The desk phone rings loudly, interrupting whatever tension just developed between us.

“Shit, sorry.”

I break our hold, jogging over to the counter and standing on my tiptoes to reach over the linoleum for the landline. The ancient green phone is bulky and awkward as I balance it between my shoulder and my ear while I fumble for a pen and paper.

“Little Haven Inn, this is Molly. How may I help you?”

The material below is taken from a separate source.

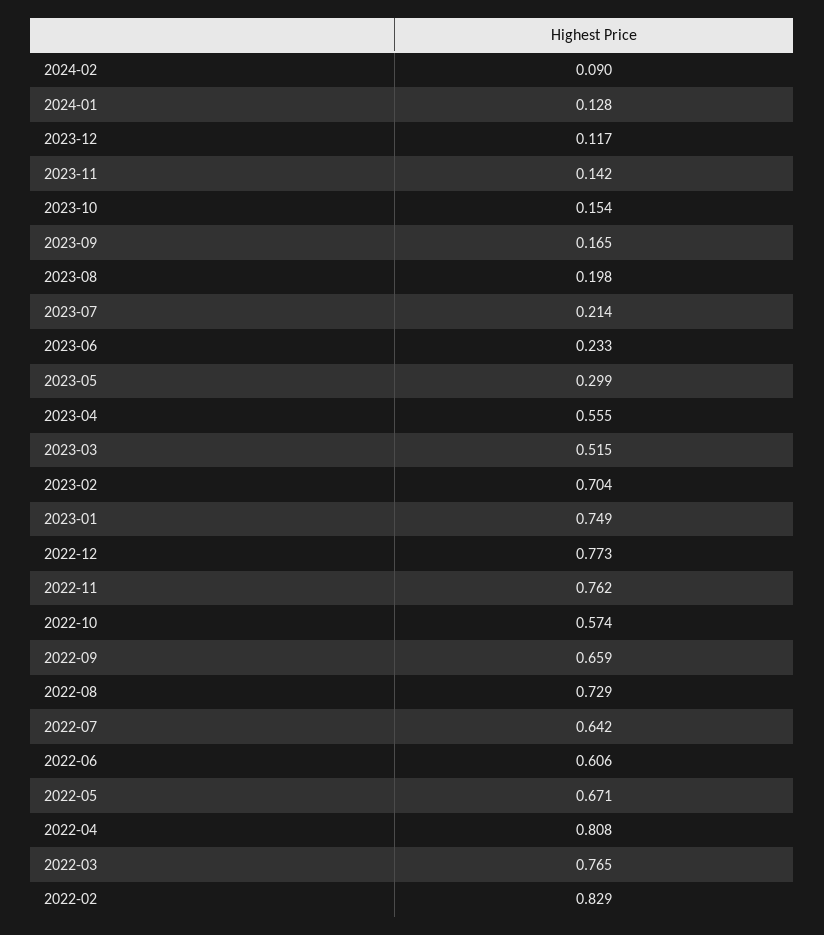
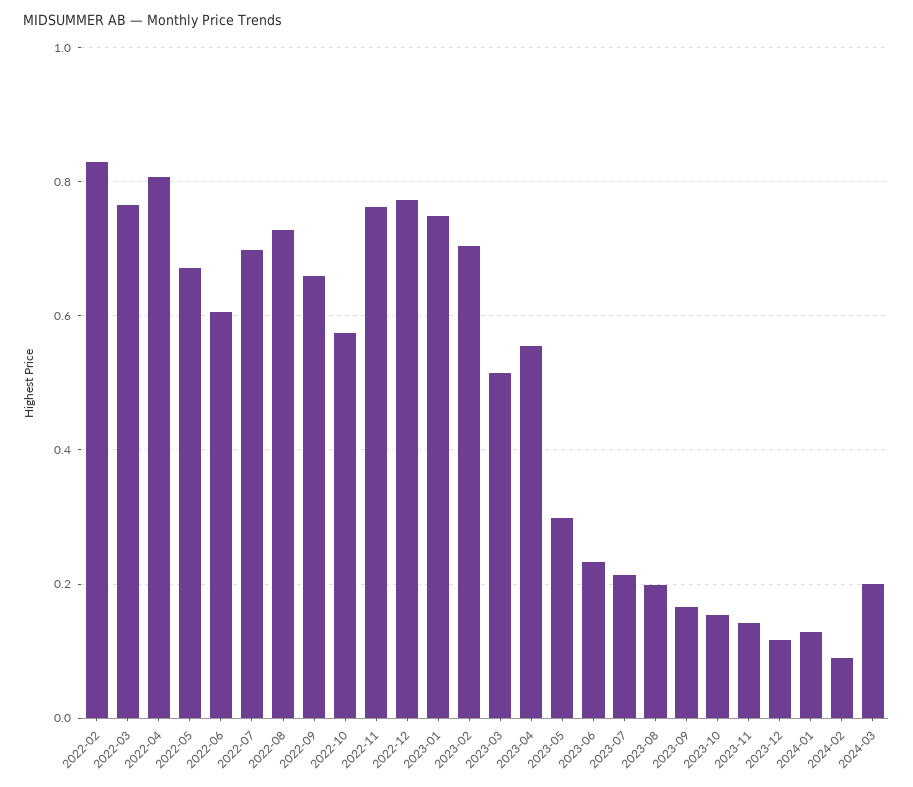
2022-07: 0.642 -> 0.7
2024-03: none -> 0.2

“Molly!” I recognize Burt Lacey right away, the elderly baker from a shop down the street. He makes a frustrated noise and mumbles something to someone on his side of the line that I can’t quite make out.

“Burt?”

“Molly, I just had a big order cancel on me at the last minute. I’m up to my ears in pies and cookies that suddenly aren’t needed because thebride’s sister decided she’s an amateur baker, never mind the deposit and agreement…” He sighs, and there’s more muffled noises, like he’s shuffling paperwork. “Anyhow, they need to go somewhere. Would you like them for your party? Free of charge, obviously.”